Task goal – Output the records below again, precisely as they are written.

Collection entries
|---|

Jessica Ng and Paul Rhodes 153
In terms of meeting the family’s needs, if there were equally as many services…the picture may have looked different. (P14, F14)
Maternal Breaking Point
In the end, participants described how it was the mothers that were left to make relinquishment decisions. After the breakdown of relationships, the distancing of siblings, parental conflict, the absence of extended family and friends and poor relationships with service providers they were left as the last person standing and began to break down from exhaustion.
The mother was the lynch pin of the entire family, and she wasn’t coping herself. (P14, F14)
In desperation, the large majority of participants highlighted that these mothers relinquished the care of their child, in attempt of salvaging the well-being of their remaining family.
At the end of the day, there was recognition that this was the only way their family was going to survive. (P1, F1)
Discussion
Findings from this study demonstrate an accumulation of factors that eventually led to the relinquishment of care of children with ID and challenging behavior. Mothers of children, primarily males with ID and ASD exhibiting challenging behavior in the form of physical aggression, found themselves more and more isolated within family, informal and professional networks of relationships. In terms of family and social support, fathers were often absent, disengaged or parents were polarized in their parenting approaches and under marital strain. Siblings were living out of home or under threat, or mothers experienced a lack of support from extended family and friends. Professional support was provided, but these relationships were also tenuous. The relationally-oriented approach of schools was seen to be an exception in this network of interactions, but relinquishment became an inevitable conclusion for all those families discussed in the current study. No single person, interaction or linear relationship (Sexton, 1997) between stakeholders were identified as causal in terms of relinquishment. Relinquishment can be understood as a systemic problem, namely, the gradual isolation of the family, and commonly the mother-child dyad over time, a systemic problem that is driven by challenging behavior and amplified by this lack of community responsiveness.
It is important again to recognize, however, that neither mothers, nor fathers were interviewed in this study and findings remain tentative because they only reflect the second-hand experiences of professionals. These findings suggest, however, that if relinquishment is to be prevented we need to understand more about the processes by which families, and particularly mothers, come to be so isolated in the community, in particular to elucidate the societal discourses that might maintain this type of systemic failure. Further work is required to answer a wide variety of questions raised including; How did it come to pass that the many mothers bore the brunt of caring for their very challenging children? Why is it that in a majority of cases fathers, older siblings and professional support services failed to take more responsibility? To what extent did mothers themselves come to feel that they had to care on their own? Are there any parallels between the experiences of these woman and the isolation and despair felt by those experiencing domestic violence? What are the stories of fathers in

|---|

Your response –
Jessica Ng and Paul Rhodes 153
In terms of meeting the family’s needs, if there were equally as many services…the picture may have looked different. (P14, F14)
Maternal Breaking Point
In the end, participants described how it was the mothers that were left to make relinquishment decisions. After the breakdown of relationships, the distancing of siblings, parental conflict, the absence of extended family and friends and poor relationships with service providers they were left as the last person standing and began to break down from exhaustion.
The mother was the lynch pin of the entire family, and she wasn’t coping herself. (P14, F14)
In desperation, the large majority of participants highlighted that these mothers relinquished the care of their child, in attempt of salvaging the well-being of their remaining family.
At the end of the day, there was recognition that this was the only way their family was going to survive. (P1, F1)
Discussion
Findings from this study demonstrate an accumulation of factors that eventually led to the relinquishment of care of children with ID and challenging behavior. Mothers of children, primarily males with ID and ASD exhibiting challenging behavior in the form of physical aggression, found themselves more and more isolated within family, informal and professional networks of relationships. In terms of family and social support, fathers were often absent, disengaged or parents were polarized in their parenting approaches and under marital strain. Siblings were living out of home or under threat, or mothers experienced a lack of support from extended family and friends. Professional support was provided, but these relationships were also tenuous. The relationally-oriented approach of schools was seen to be an exception in this network of interactions, but relinquishment became an inevitable conclusion for all those families discussed in the current study. No single person, interaction or linear relationship (Sexton, 1997) between stakeholders were identified as causal in terms of relinquishment. Relinquishment can be understood as a systemic problem, namely, the gradual isolation of the family, and commonly the mother-child dyad over time, a systemic problem that is driven by challenging behavior and amplified by this lack of community responsiveness.
It is important again to recognize, however, that neither mothers, nor fathers were interviewed in this study and findings remain tentative because they only reflect the second-hand experiences of professionals. These findings suggest, however, that if relinquishment is to be prevented we need to understand more about the processes by which families, and particularly mothers, come to be so isolated in the community, in particular to elucidate the societal discourses that might maintain this type of systemic failure. Further work is required to answer a wide variety of questions raised including; How did it come to pass that the many mothers bore the brunt of caring for their very challenging children? Why is it that in a majority of cases fathers, older siblings and professional support services failed to take more responsibility? To what extent did mothers themselves come to feel that they had to care on their own? Are there any parallels between the experiences of these woman and the isolation and despair felt by those experiencing domestic violence? What are the stories of fathers in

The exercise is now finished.